Oceanographer claims Oura Bay is a world treasure

Oceanographer claims Oura Bay is a world treasure

Oceanographer Katherine Muzik (left)spoke with Henoko resident Ayako Shimabukuro (right) at the tent located in front of the Camp Schwab gate in the Henoko district of Nago on September 22.


September 23, 2014 Ryukyu Shimpo

Oceanographer Katherine Muzik, who is researching coral reefs all around the world, visited the protest tent located in front of the gate of Camp Schwab in the Henoko district of Nago on September 22. Sit-in members protesting against the building of a new base, which would replace U.S. Marine Corps Air Station Futenma, were gathered at the tent. Muzik said that Oura Bay was a world treasure, having the richest coral reefs in the Pacific Ocean. She declared Okinawan people’s protest movement a success, pointing to the growth of support all around the world.

Muzik spoke in the endangered Okinawan language, Shimakutuba, about how the destruction of mountains would lead to the destruction of the sea, and the destruction of the sea would lead to the destruction of Okinawa.

While living in Okinawa for 11 years in the 1980s and 2000s, Muzik called for the protection of the coral reefs at Shiraho in Ishigaki Island where the Okinawa Prefectural Government had planned to build a new airport. This February, she wrote a letter to U.S. Ambassador Japan Caroline Kennedy, inviting the ambassador to dive with her in Oura Bay. Muzik was invited to visit Okinawa to take part in a symposium which was held in Nago on September 26.

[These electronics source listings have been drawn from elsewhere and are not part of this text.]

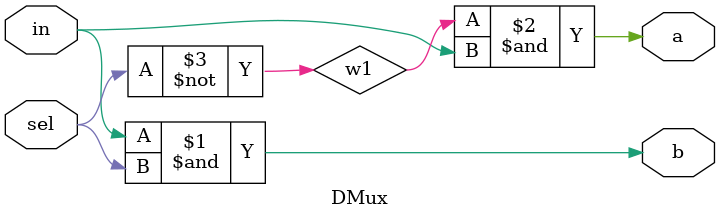
<source format=v>
/* módulo DMux */

`ifndef _DMux_
`define _DMux_

module DMux(a, b, in, sel);
    input in, sel ;
    output a, b ;
    wire w1;

    // Descrição de conexões internas do módulo

    and and0(b, in, sel);
    not not0(w1, sel);
    and and1(a, w1, in);

endmodule

`endif
</source>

Muzik, formerly a professor at Harvard University, has surveyed coral reefs in more than 30 locations around the world. She stressed that coral reefs were becoming extinct in various areas all over the world such as the Caribbean Sea, due to rising global temperatures, water pollution by red soil erosion and acidification. She added that she could not believe the U.S. and Japanese governments were intentionally destroying coral reefs for the sake of building the new military base.

Muzik said Oura Bay was a complete ecosystem, connecting smaller ecosystems in mountains, rivers and mangroves. She suggested that building an ocean reserve rather than the military base would contribute to employment and education.

According to Muzik, Okinawan people are faced with a choice between destruction and harmony. Like Scotland, she said, Okinawa’s democracy is taking root.